[Problem to solve] Report every line of the records that includes the word "lines".

[Data to process]
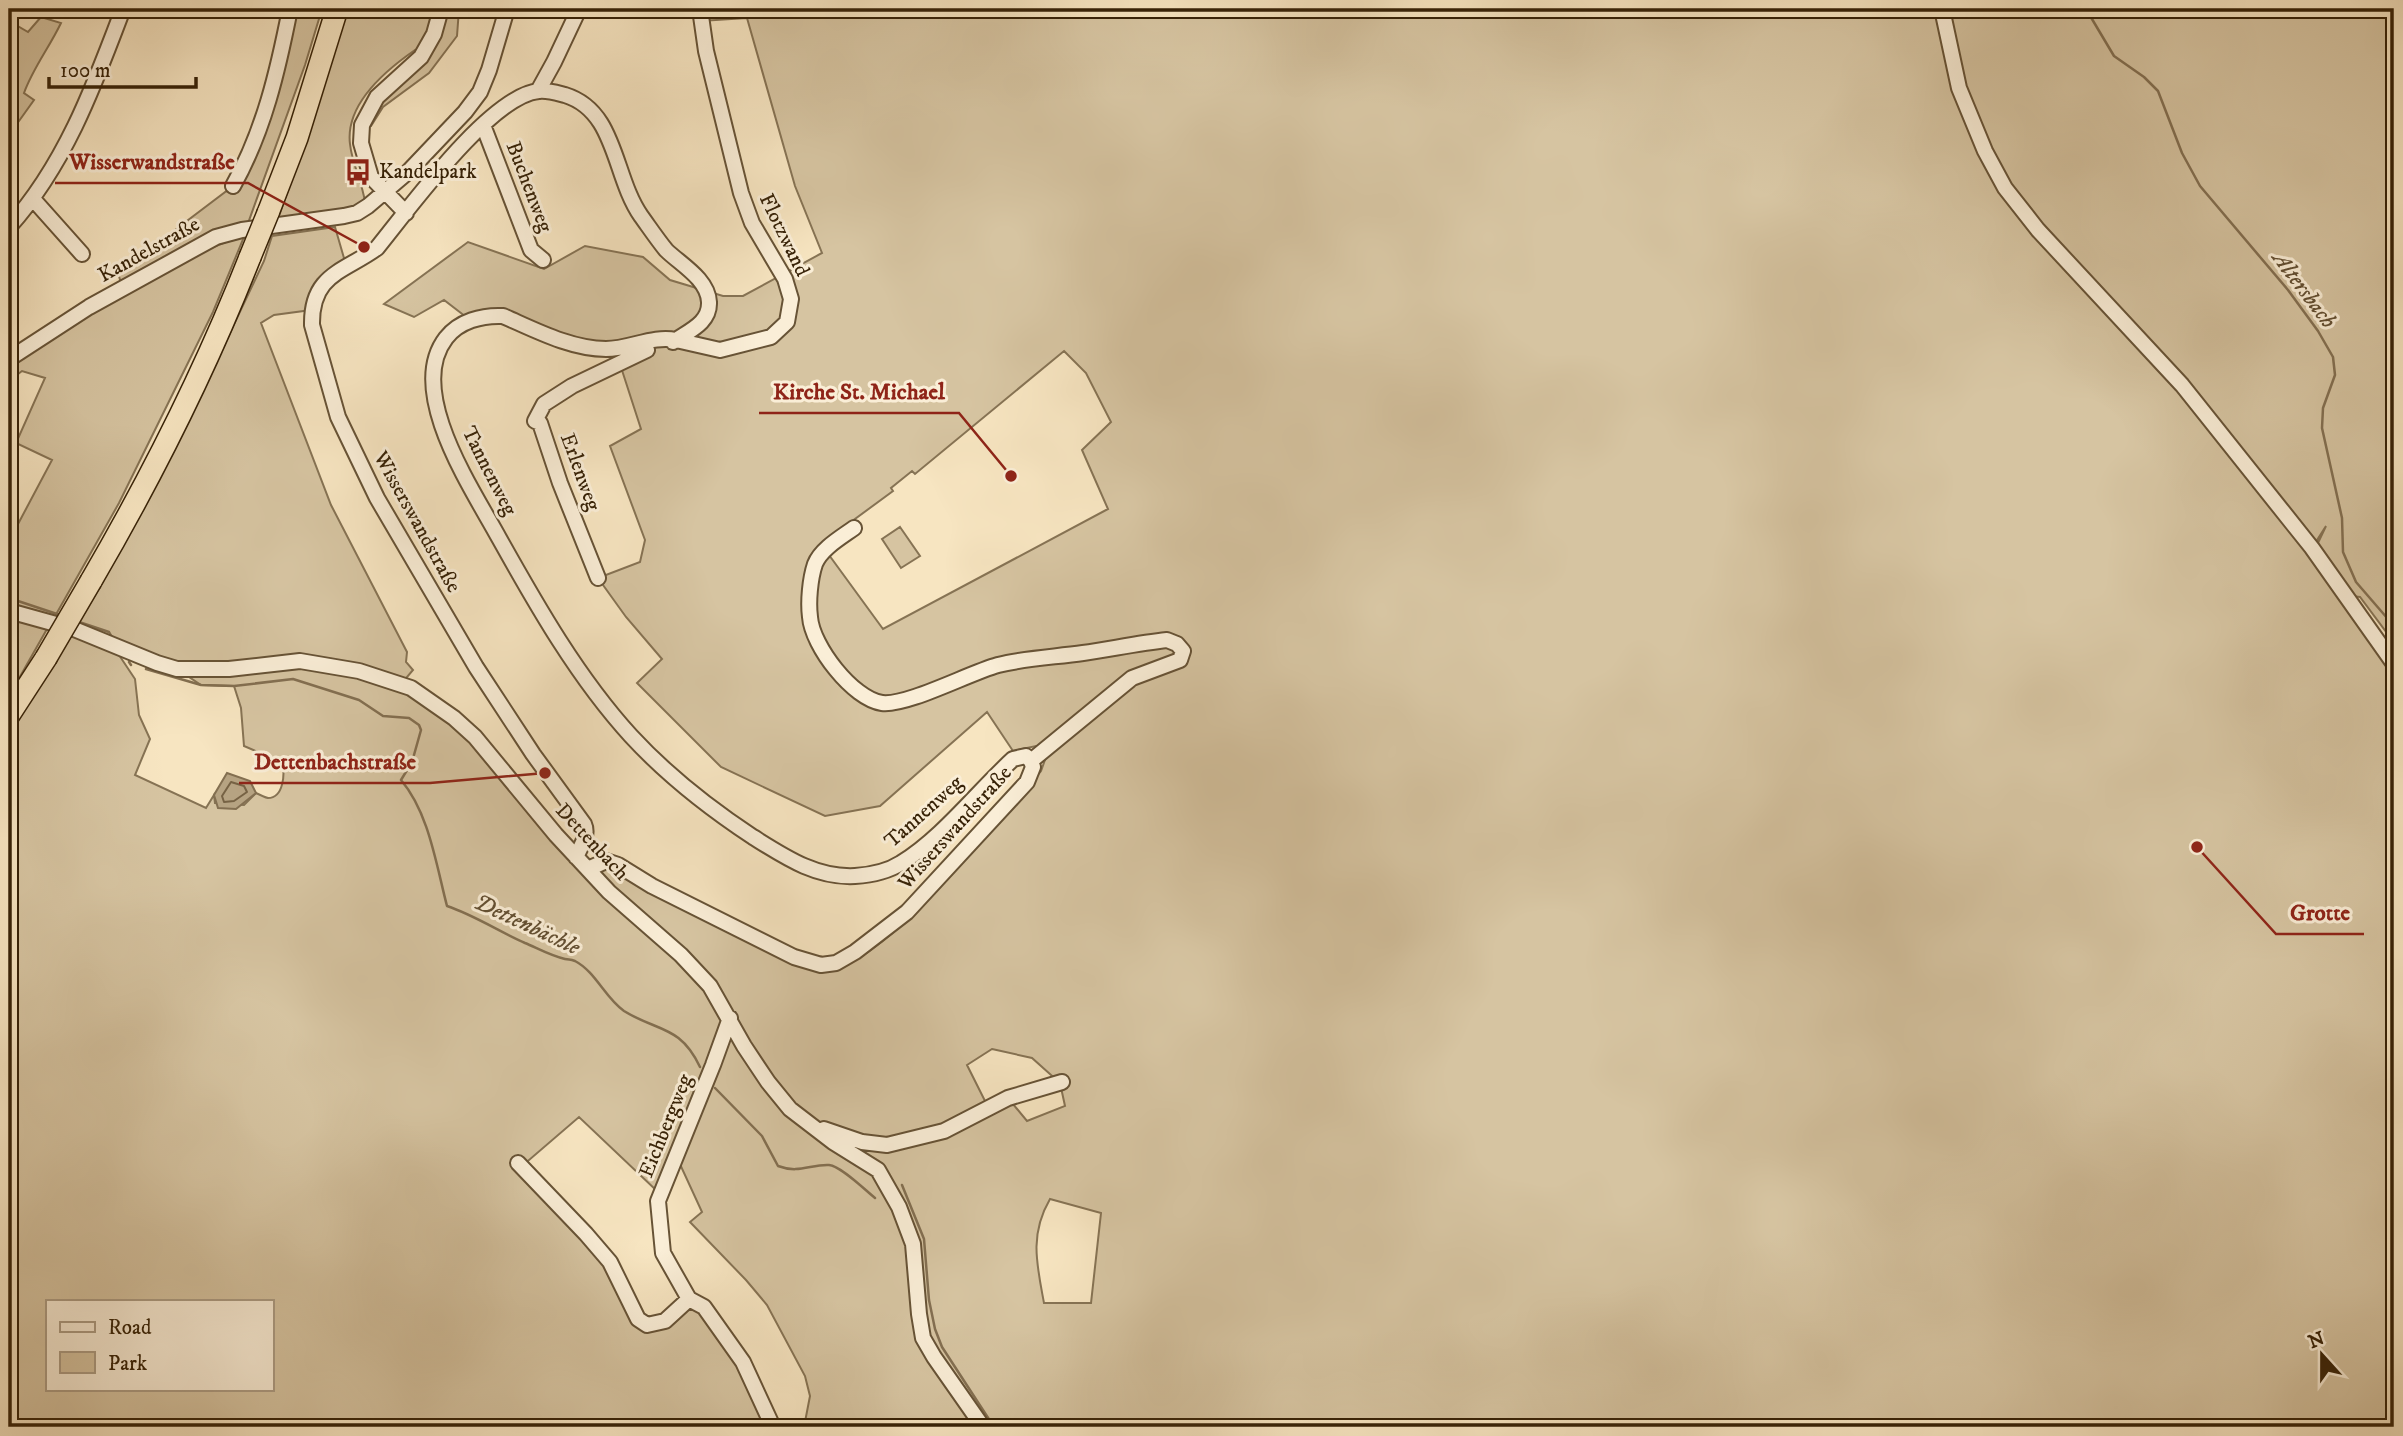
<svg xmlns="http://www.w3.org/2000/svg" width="2403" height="1436" viewBox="0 0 2403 1436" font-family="'IM FELL DW Pica',serif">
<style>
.green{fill:#d6c4a1;stroke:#867354;stroke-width:2;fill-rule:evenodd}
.water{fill:#b6a382;stroke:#836f51;stroke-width:2}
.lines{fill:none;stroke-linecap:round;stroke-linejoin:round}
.shore{stroke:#766244;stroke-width:2}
.stream{stroke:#836f51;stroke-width:2.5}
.minor-casing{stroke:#675336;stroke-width:18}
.highway-casing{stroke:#372207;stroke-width:24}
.minor{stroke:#faeed7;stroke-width:14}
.highway{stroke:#f7e5c1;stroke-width:21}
.highway-bridge-casing{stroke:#372207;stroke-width:24;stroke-linecap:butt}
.highway-bridge{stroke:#f7e5c1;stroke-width:21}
.labels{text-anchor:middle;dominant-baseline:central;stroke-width:6;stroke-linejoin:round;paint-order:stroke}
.poi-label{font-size:21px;fill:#372207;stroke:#faeed7;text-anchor:start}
.street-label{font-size:21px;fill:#372207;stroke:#faeed7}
.water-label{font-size:23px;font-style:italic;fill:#634f32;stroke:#faeed7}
.leader{fill:none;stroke:#8f2418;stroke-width:2.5}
.callout-dot{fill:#8f2418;stroke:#faeed7;stroke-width:2.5}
.callout-label{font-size:23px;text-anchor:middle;font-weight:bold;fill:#8f2418;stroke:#faeed7;stroke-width:6;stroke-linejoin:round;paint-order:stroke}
</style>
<rect width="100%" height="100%" fill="#f7e5c1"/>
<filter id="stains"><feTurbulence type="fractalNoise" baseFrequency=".00286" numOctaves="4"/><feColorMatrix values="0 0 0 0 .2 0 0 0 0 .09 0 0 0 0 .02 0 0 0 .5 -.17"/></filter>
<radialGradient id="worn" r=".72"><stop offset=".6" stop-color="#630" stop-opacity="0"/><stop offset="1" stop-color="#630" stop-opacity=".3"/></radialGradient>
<path class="green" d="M290 9H322L305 65 247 226 122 286 117 270 167 236 233 186 243 169Z
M346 9H459L457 36 429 73 383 107 371 126H367L372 113 421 57 415 50C386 70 345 104 350 144 352 164 362 181 365 202L353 209 278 219 304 144Z
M700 9H2394V640L2387 633 2360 597 2351 596 2317 545 2326 526 2312 548 2394 674V1427H804L810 1396 805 1376 767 1305 746 1280 690 1222 702 1212 679 1162 658 1192 579 1117 522 1166 602 1258 633 1321 696 1308C731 1341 750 1385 770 1427H9V774L13 767 9 764V734L56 661 101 585 137 518 210 375 264 261 272 236 335 227 346 265 311 310 274 315 261 323 331 505 407 652 406 662 413 670 401 684 420 697 472 743 585 876 606 866 805 967C815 970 821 972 831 970 894 956 997 821 1041 771L1046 757 1043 751 1036 746 1013 751 987 712 880 806 825 816 721 767 637 683 662 659 626 617 598 578 640 562 645 540 610 446 641 429 619 361 605 349 503 316 470 320 444 300 414 317 384 304 468 242 544 269 585 246 643 257 670 280 723 296H743L822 253 795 186 747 18 701 21ZM1064 351 1086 373 1111 422 1082 450 1108 509 883 629 821 544 893 491 891 488 912 471 915 474ZM113 646 177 669 201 685 234 686 241 708 244 746 282 762C285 773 284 798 268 798 264 797 260 795 256 793L244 805 215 803 214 795 206 808 135 775 150 739 139 715 135 679ZM992 1049 1032 1058 1060 1083 1065 1106 1027 1121 1008 1098 988 1107 967 1065ZM1050 1199 1101 1213 1091 1303H1044C1037 1265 1029 1235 1050 1199ZM47 1301H271V1389H47Z
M41 17 61 23C49 48 33 68 24 93L34 100 9 135V21L28 32Z
M244 237 213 312 119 503 54 618 9 604V541L52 460 16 443 45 378 22 371 9 381V367C55 332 106 306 156 278 185 262 211 244 244 237Z
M900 527 920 556 901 568 882 539Z
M9 617 47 629 9 696Z"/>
<path class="water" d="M227 773 250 781 256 793 236 809 218 808 214 795Z"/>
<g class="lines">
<path class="shore" d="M231 782 244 786 247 792 234 801 224 802 222 796Z"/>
<path class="stream" d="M2086 9 2114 56 2144 77 2158 91 2182 153 2200 186 2288 290 2318 331 2333 357 2335 375 2323 408 2322 428 2342 518 2343 552 2356 582 2394 626
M9 598 60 615
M76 621 109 632 113 639
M129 662 131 665
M146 669 201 685 234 686 293 679 359 700 383 716 409 718 419 725 421 730 412 762 401 780C429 813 436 864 447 906 474 915 498 931 525 943 537 948 551 956 565 959 570 960 570 959 575 961 596 972 605 998 624 1011 658 1032 680 1025 700 1067
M715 1088 762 1136 778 1166C799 1174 811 1164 829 1165 841 1166 865 1190 875 1198
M902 1185 924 1239 929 1300 935 1329 942 1347 994 1427"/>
<defs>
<path id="minor" d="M1942 9 1959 88 1985 151 2005 188 2038 230 2182 385 2312 548 2394 664
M538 91 554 62 579 9
M483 125 531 250 543 260
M233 186C264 131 278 70 290 9
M33 199 82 254
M406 213 371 177 361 143 362 125 377 97 421 57 434 34 441 9
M9 227C65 165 94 86 123 9
M673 342 676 340 720 350 771 337 787 322 791 299 785 279 752 223 741 193 706 51 700 9
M9 359 89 307 216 237 242 230 344 216 357 213 368 206 408 172 465 112 480 92 489 70 507 9
M854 528C840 538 821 549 815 564 810 579 808 602 810 617 812 646 853 699 882 703 907 706 969 673 998 665 1026 658 1055 657 1083 653 1111 649 1139 643 1167 640L1177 644 1183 651 1180 660 1132 678 1031 761
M598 578 560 483 540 423 535 421 544 404 572 386 647 350
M9 611 74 629 157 663 177 669H229L300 661 359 671 411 688 454 718 475 737 556 835 609 892 681 955 710 986 744 1046 768 1082 790 1109 833 1142 878 1170 899 1207 913 1244 919 1314 923 1338 934 1357 983 1427
M576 857C581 846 589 835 584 824L533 754 476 667 377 498 338 417 312 325C311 274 344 272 377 248 408 210 491 95 539 91 547 90 557 93 565 95 617 111 613 176 641 216 649 227 657 239 666 250 680 264 708 279 709 302 710 322 691 330 676 340 653 335 630 349 606 349 571 349 535 330 503 316 482 315 459 321 446 338 405 391 473 490 499 538 537 606 578 678 631 736 667 775 709 808 753 837 785 857 816 878 855 876 870 875 887 872 901 863 942 838 977 792 1013 759L1026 756 1031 761
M588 869 606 861 618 865 652 886 794 957 821 965 836 963 855 952 907 912 1027 782 1033 767 1031 761
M730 1018 713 1065 658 1201 663 1253 689 1299 704 1307 743 1362 773 1427
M824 1129 862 1142 887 1145 944 1131 1008 1098 1062 1082
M518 1163 586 1234 610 1262 638 1319 647 1325 665 1321 689 1299"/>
<path id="highway" d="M268 213 297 138 337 9
M91 581C151 478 206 369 250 257
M9 715 46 658"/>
</defs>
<use href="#minor" class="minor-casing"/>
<use href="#highway" class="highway-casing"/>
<use href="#minor" class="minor"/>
<use href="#highway" class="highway"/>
<defs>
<path id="highway-bridge" d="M250 257 268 213
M46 658 91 581"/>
</defs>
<use href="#highway-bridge" class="highway-bridge-casing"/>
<use href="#highway-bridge" class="highway-bridge"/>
</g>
<defs>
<symbol id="bus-bare" viewBox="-9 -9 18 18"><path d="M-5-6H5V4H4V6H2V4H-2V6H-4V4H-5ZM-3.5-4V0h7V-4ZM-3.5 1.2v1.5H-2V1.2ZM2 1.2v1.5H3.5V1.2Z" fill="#8f2418" stroke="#faeed7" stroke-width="2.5" paint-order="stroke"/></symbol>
</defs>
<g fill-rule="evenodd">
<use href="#bus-bare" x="339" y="153" width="38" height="38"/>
</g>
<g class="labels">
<g class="poi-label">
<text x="379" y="172">Kandelpark</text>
</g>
<g class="street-label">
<text transform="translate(529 187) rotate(69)">Buchenweg</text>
<text transform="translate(784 235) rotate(64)">Flotzwand</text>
<text transform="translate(149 250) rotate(-29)">Kandelstraße</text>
<text transform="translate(489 471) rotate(63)">Tannenweg</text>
<text transform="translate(580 472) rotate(70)">Erlenweg</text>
<text transform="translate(417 522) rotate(61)">Wisserswandstraße</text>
<text transform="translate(924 812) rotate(-42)">Tannenweg</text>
<text transform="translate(955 828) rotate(-48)">Wisserswandstraße</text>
<text transform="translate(592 842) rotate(47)">Dettenbach</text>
<text transform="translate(666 1126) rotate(-68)">Eichbergweg</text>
</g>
<g class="water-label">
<text transform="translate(2304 290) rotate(53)">Altersbach</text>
<text transform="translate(527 925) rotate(25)">Dettenbächle</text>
</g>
</g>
<path class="leader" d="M364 247L248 183H55M1011 476L959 413H759M545 773L430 783H239M2197 847L2276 934H2364"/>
<g class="callout-dot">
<circle cx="364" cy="247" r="7"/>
<circle cx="1011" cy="476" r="7"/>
<circle cx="545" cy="773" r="7"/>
<circle cx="2197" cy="847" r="7"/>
</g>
<g class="callout-label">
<text x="152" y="169">Wisserwandstraße</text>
<text x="859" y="399">Kirche St. Michael</text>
<text x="335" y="769">Dettenbachstraße</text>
<text x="2320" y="920">Grotte</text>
</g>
<rect width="2403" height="1436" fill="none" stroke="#f7e5c1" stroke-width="35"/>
<rect x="10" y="10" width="2382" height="1415" fill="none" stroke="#372207" stroke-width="3.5"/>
<rect x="18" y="18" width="2368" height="1401" fill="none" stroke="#372207" stroke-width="2"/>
<rect x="46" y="1300" width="228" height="91" fill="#faeed7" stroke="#ac9c84" stroke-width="2"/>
<rect x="60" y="1322" width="35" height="10" fill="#faeed7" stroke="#ac9c84" stroke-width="2"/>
<text x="108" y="1334" font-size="21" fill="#372207">Road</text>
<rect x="60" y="1352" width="35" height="21" fill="#d6c4a1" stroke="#ac9c84" stroke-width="2"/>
<text x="108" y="1370" font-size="21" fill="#372207">Park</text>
<g transform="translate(2322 1355) rotate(339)" stroke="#faeed7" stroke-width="5" paint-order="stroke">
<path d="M0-5L12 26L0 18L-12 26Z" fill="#372207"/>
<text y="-10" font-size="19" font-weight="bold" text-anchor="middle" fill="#372207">N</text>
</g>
<path d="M49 77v10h147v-10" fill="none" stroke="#372207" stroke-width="3.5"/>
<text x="60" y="77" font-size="21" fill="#372207" stroke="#faeed7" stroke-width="5" paint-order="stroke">100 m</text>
<rect width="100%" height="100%" filter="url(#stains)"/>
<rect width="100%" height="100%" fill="url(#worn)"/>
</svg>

[Solution to the exercise]
.lines{fill:none;stroke-linecap:round;stroke-linejoin:round}
<g class="lines">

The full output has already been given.